§ **Provided data**
--- BEGIN ---

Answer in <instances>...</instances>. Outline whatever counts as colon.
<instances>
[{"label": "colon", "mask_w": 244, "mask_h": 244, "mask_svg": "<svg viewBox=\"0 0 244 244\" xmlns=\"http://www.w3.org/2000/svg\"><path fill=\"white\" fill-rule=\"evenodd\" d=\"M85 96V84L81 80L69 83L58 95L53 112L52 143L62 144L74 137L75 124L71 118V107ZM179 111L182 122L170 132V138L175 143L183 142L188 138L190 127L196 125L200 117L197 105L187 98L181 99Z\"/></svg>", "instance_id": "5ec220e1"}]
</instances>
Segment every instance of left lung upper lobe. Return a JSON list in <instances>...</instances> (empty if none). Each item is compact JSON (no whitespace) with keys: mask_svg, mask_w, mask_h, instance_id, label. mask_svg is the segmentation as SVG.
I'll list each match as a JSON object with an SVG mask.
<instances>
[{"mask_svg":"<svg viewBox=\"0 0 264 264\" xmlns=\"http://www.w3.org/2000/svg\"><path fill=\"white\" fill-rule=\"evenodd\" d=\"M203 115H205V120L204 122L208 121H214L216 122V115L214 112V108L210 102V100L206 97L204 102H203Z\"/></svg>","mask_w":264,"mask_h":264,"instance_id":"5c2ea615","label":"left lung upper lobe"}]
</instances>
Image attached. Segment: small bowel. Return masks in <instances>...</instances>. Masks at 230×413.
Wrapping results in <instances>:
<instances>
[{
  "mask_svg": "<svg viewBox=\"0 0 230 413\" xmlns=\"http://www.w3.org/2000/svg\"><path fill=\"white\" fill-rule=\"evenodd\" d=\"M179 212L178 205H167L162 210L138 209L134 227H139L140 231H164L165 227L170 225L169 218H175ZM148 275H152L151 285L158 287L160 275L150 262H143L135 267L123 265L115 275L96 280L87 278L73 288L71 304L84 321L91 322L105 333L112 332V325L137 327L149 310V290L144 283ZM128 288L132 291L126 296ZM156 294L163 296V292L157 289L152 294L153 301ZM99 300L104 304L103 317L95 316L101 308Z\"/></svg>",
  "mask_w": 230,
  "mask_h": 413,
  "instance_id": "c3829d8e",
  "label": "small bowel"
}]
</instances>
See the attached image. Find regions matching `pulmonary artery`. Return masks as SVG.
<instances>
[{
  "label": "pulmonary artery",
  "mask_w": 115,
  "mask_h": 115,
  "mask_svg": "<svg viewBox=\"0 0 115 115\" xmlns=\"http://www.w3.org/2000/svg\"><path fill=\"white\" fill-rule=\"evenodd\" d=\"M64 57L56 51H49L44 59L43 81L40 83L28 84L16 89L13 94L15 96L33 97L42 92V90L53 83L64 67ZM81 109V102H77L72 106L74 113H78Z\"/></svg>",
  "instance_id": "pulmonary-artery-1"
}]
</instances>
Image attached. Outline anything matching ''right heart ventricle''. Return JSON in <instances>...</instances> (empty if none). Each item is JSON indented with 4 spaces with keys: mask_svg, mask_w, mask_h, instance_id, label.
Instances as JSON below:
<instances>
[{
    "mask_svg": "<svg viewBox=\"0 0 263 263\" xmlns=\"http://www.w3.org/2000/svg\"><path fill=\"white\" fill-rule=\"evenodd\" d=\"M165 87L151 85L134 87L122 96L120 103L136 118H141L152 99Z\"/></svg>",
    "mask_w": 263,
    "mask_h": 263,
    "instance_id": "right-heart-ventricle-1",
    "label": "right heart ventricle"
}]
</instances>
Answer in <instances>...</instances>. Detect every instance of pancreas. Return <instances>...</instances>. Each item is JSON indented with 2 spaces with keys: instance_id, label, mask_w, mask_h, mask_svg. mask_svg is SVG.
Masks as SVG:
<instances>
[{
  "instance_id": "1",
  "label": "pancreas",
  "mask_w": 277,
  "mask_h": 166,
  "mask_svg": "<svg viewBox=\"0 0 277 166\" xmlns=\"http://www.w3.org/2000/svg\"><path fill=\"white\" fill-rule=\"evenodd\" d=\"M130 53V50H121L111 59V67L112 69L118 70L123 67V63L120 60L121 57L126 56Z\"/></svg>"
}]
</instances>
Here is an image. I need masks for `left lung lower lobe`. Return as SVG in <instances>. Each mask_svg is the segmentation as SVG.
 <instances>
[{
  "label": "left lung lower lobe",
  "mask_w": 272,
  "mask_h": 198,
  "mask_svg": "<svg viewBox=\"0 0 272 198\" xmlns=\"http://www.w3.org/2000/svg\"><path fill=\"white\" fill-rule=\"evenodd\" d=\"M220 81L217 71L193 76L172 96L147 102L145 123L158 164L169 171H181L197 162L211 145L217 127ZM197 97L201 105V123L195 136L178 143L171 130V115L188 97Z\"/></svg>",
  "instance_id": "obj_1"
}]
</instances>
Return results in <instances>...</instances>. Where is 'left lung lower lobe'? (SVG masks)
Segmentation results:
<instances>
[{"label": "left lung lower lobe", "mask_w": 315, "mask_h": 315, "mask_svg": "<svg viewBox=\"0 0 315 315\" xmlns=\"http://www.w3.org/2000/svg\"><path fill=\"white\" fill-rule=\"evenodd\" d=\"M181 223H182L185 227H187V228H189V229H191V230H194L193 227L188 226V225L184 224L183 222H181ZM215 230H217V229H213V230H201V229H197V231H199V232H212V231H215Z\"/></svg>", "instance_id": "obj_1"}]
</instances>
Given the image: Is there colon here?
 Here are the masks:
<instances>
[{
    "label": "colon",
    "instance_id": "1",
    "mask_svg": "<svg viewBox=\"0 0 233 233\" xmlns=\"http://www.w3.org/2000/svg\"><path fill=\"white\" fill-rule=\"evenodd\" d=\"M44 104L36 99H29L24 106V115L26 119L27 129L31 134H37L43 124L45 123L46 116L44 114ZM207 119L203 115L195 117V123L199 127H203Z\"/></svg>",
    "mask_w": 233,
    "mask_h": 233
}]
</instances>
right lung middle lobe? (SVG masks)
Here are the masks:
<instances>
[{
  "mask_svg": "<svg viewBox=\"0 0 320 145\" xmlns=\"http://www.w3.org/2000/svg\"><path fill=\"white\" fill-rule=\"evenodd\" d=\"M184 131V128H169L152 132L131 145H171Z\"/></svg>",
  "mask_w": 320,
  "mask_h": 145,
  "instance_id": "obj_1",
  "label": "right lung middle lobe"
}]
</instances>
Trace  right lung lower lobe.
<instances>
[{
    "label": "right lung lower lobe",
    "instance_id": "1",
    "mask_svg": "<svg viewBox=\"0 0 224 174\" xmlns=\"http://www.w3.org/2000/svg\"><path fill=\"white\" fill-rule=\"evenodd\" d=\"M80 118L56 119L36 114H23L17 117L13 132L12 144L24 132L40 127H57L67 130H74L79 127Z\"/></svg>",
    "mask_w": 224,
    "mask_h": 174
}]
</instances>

--- END ---

§ **Task**
Count the lines above that contain the string "colon", matching case exactly, and give only the number.

§ **Problem solution**
4